Your next box set: Agatha Christie’s Poirot

The hour-long episodes are delicious morsels, with beautiful art deco architecture, perfectly paced sleuthing – and a dishy English gent as Hercule Poirot's comedy sidekick, writes Emine Saner
  
  

David Suchet as Hercule Poirot
David Suchet, the definitive Poirot. Photograph: PR

"You almost succeeded in confusing Poirot!" says our favourite meticulous Belgian detective to the culprit in The Double Clue, revealing two important things – he often talks about himself in the third person, and he is never confused for long. Hercule Poirot's brain, you see – under that sweep of thinning blackened hair – is bigger than yours. He misses nothing, and 65 crimes in (this complete box set, out on 15 August, includes all episodes so far) he is still as sharp as his three-piece suits.

The series started in 1989 with The Adventure of Clapham Cook, which set the tone – seriously played, but with flashes of humour. On a trail in the Lake District, Poirot is furious with the beautiful countryside (he has to tiptoe through cowpats). It is, he says with contempt, "a wasteland!" In these early episodes, David Suchet is still feeling his way in the patent spats of Agatha Christie's hero. It is a credit to Suchet that his willingness to give so much of his career to this man – self-regarding, brilliant and often irritating – has produced the definitive Poirot.

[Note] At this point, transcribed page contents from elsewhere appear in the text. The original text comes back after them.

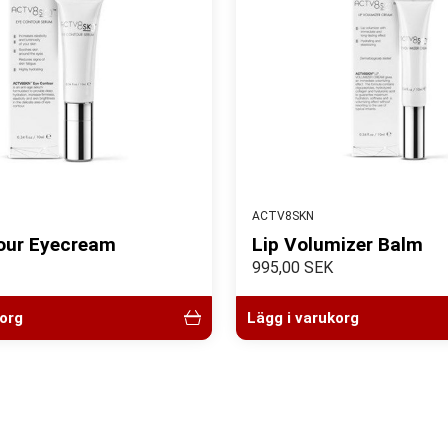
ACTV8SKN
our Eyecream
Lip Volumizer Balm
995,00 SEK
korg
Lägg i varukorg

The hour-long episodes are delicious morsels, with beautiful art deco architecture, perfectly paced sleuthing and Captain Hastings, the comedy sidekick and dishy English gent. In the moving The Chocolate Box, we get to see the young Hercule; others, such as The ABC Murders, are just plain thrilling.

Five Little Pigs, the first of the lavish feature-length, all-star episodes, was shown in 2003 (in this, as in others, the plot has been tinkered with but not detrimentally). It gave the series a boost, though recent episodes have become too tongue-in-cheek for me. Last year's Murder on the Orient Express changed tack totally – it was wonderfully dark, but took itself too seriously. Perhaps they can't win.

Anyway, it did bode well for the few Christie stories still to be filmed (I hope). For Poirot, says his friend in one episode, "a life without mystery would be like roast beef without the mustard." The same is true for his fans.